Al primo periodo appartengono opere in cui si nota già tendenza a trascurare i residui dello stile galante di corte, che ancora riecheggiavano in alcune opere di Haydn e Mozart. Il suono si fa più imperioso, assumendo anche crudi tratti di rudezza plebea.
Lo schema rimane quello classico della forma sonata, ma ora le contrapposizioni emergono più chiare, con contrasti forti tra un primo tema di carattere più affermativo, e un secondo di natura più sognante. Ricordiamo di questo periodo l’op. 13 delle Sonate per pianoforte, conosciuta universalmente come la Patetica.
Il secondo periodo, primi quindici anni dell'800, è anche quello di sua più intensa creatività, nel quale egli elabora musica che ha innanzitutto radici nella sua stessa esistenza.
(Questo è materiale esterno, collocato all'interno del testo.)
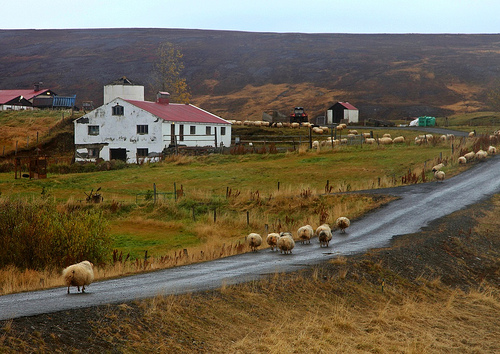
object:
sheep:
[60, 260, 94, 296]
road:
[0, 123, 500, 322]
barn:
[72, 91, 234, 163]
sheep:
[392, 135, 405, 144]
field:
[0, 0, 498, 352]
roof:
[113, 97, 232, 124]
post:
[246, 210, 250, 227]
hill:
[0, 28, 499, 126]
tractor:
[290, 106, 309, 123]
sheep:
[432, 162, 445, 173]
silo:
[101, 83, 144, 103]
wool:
[62, 259, 94, 286]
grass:
[0, 29, 499, 352]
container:
[418, 116, 436, 127]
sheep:
[311, 141, 321, 150]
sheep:
[247, 231, 261, 253]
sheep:
[277, 235, 295, 255]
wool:
[278, 236, 295, 250]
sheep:
[336, 215, 350, 233]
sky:
[0, 0, 499, 33]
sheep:
[348, 128, 359, 136]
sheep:
[297, 224, 314, 244]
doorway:
[108, 147, 127, 162]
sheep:
[266, 232, 280, 252]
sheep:
[318, 229, 333, 247]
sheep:
[377, 137, 393, 145]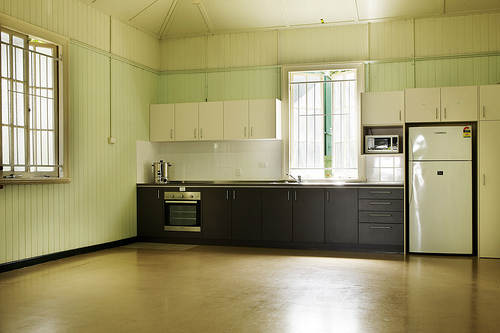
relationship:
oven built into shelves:
[145, 181, 205, 242] [144, 179, 402, 260]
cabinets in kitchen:
[149, 98, 281, 141] [5, 6, 484, 320]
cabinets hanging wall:
[149, 81, 483, 141] [71, 25, 268, 94]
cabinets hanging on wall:
[359, 82, 498, 123] [369, 27, 498, 92]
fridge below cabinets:
[406, 122, 475, 254] [357, 84, 497, 126]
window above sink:
[282, 63, 367, 180] [295, 176, 356, 188]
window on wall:
[282, 63, 367, 185] [212, 38, 409, 180]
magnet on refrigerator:
[459, 125, 474, 139] [401, 120, 476, 261]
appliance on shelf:
[361, 134, 401, 153] [358, 148, 406, 161]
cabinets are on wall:
[149, 98, 281, 141] [146, 37, 284, 112]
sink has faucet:
[265, 167, 336, 191] [276, 163, 311, 184]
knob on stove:
[167, 189, 175, 199] [159, 174, 204, 238]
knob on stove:
[176, 190, 186, 199] [159, 174, 204, 238]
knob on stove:
[187, 192, 196, 201] [159, 174, 204, 238]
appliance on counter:
[151, 159, 172, 184] [137, 174, 205, 190]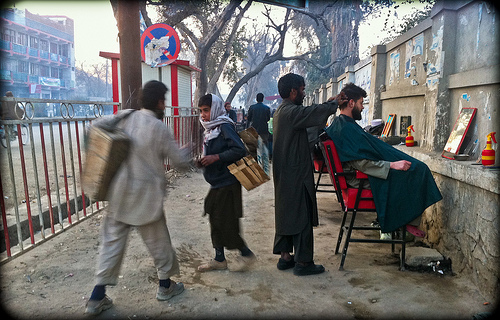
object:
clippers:
[338, 94, 347, 102]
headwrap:
[199, 93, 235, 141]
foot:
[84, 294, 114, 315]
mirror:
[441, 108, 478, 160]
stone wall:
[441, 17, 497, 101]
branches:
[135, 0, 358, 105]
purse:
[227, 154, 271, 191]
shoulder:
[220, 123, 234, 132]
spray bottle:
[405, 125, 415, 147]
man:
[80, 79, 195, 318]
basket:
[80, 123, 130, 202]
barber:
[272, 72, 348, 276]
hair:
[339, 82, 368, 111]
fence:
[0, 90, 201, 266]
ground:
[0, 169, 495, 318]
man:
[325, 82, 443, 238]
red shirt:
[0, 120, 100, 258]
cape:
[325, 114, 443, 233]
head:
[198, 93, 225, 122]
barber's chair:
[315, 139, 408, 271]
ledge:
[391, 145, 498, 193]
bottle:
[482, 131, 498, 167]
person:
[196, 93, 271, 272]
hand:
[335, 91, 348, 105]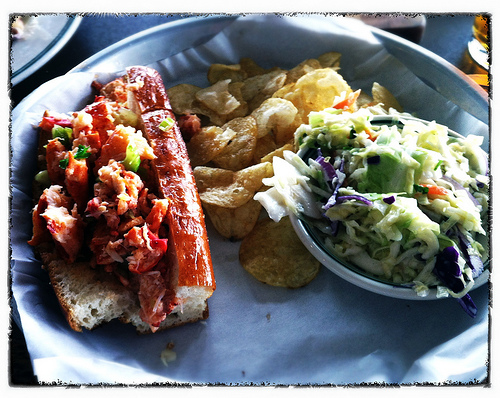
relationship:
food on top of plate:
[37, 52, 499, 331] [21, 16, 484, 381]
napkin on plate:
[6, 264, 498, 378] [21, 16, 484, 381]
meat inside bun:
[99, 185, 161, 278] [31, 78, 212, 337]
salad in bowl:
[305, 120, 487, 282] [287, 122, 492, 301]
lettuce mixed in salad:
[370, 160, 417, 214] [305, 120, 487, 282]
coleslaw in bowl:
[355, 142, 469, 252] [287, 122, 492, 301]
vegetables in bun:
[53, 126, 149, 173] [31, 78, 212, 337]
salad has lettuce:
[305, 120, 487, 282] [370, 160, 417, 214]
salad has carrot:
[305, 120, 487, 282] [419, 183, 450, 199]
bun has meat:
[31, 78, 212, 337] [99, 185, 161, 278]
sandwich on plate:
[37, 79, 207, 327] [21, 16, 484, 381]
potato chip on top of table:
[233, 227, 326, 294] [26, 17, 498, 285]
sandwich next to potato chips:
[37, 79, 207, 327] [190, 58, 319, 268]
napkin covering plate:
[6, 264, 498, 378] [21, 16, 484, 381]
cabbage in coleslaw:
[314, 162, 370, 219] [355, 142, 469, 252]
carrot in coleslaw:
[419, 183, 450, 199] [355, 142, 469, 252]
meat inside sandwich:
[99, 185, 161, 278] [37, 79, 207, 327]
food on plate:
[37, 52, 499, 331] [21, 16, 484, 381]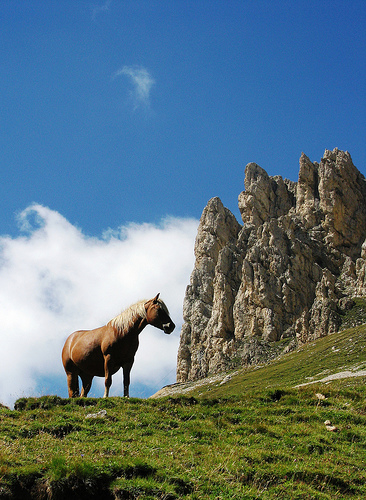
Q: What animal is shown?
A: Horse.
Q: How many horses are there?
A: One.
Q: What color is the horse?
A: Tan.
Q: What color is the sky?
A: Blue.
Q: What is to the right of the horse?
A: Rocks.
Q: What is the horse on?
A: Grass.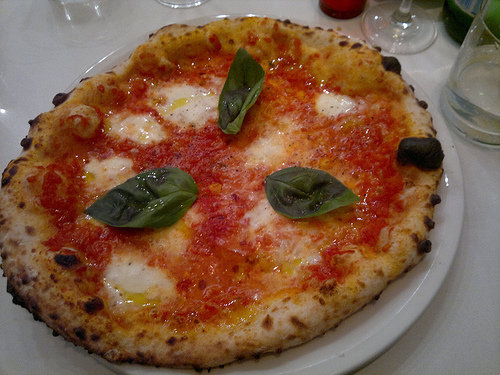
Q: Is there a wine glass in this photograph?
A: Yes, there is a wine glass.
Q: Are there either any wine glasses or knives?
A: Yes, there is a wine glass.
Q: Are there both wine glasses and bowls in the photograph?
A: No, there is a wine glass but no bowls.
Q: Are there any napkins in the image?
A: No, there are no napkins.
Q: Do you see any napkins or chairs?
A: No, there are no napkins or chairs.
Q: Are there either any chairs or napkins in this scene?
A: No, there are no napkins or chairs.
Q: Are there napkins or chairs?
A: No, there are no napkins or chairs.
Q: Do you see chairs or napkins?
A: No, there are no napkins or chairs.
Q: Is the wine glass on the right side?
A: Yes, the wine glass is on the right of the image.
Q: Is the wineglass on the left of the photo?
A: No, the wineglass is on the right of the image.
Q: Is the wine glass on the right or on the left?
A: The wine glass is on the right of the image.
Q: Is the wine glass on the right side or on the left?
A: The wine glass is on the right of the image.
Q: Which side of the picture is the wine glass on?
A: The wine glass is on the right of the image.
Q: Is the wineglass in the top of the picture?
A: Yes, the wineglass is in the top of the image.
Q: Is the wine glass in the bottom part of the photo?
A: No, the wine glass is in the top of the image.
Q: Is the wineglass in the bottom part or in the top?
A: The wineglass is in the top of the image.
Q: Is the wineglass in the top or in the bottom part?
A: The wineglass is in the top of the image.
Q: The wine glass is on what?
A: The wine glass is on the table.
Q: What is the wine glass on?
A: The wine glass is on the table.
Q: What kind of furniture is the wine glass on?
A: The wine glass is on the table.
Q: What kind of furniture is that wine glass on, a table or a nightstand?
A: The wine glass is on a table.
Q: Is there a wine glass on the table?
A: Yes, there is a wine glass on the table.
Egli vi riversa i suoi entusiasmi per le vicende tragiche ed eroiche del suo tempo, la sua capacità di vivere intensamente la natura e la spontaneità dei suoi ideali.
Beethoven riesce così a fare parlare la musica, ora sua testimonianza personale e trasforma lo stesso pubblico in destinatario di un messaggio che va ben oltre il puro intrattenimento musicale. Nel Fidelio, l'unico suo melodramma, si percepiscono chiaramente il suo pensiero sui rapporti umani e i suoi principi morali.
Tra il 1808 e il 1815 Beethoven manifesta nuovi sintomi di cambiamento, spesso contraddittori. La Settima Sinfonia è piena di richiami fantastici, sfrenatezze ritmiche e passaggi interiori meditativi, mentre la successiva Ottava sembra voler ripercorrere con nostalgia le memorie dei tempi meno duri del presente.
Le opere del suo terzo periodo, quelle composte fino al 1827, anno della sua morte, si distinguono per il distacco dalla forma conflittuale della sua forma sonata e per un ritorno a strutture antiche – fughe e variazioni – con melodie più semplici, quasi ingenue, come nel celebre Inno alla Gioia inserito nella sua Nona Sinfonia.
Anche la sua musica da camera è ora meno simmetrica, compatta e anticipa già la successiva sensibilità romantica. Beethoven ha ormai perso i suoi furori utopici, trasformandoli in una sorta di solitario dialogo con se stesso, ma rimane pur sempre un simbolo e un modello assoluto scolpito nella storia musicale di tutta l'umanità.